BEGIN

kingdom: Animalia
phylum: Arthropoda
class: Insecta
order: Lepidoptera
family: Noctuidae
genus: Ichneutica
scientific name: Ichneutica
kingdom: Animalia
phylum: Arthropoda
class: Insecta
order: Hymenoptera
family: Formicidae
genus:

END

## [Directions for this task]
Reproduce verbatim every classification line in all of the entries above.

## [Worked answer]
kingdom: Animalia
phylum: Arthropoda
class: Insecta
order: Lepidoptera
family: Noctuidae
genus: Ichneutica
scientific name: Ichneutica
kingdom: Animalia
phylum: Arthropoda
class: Insecta
order: Hymenoptera
family: Formicidae
genus:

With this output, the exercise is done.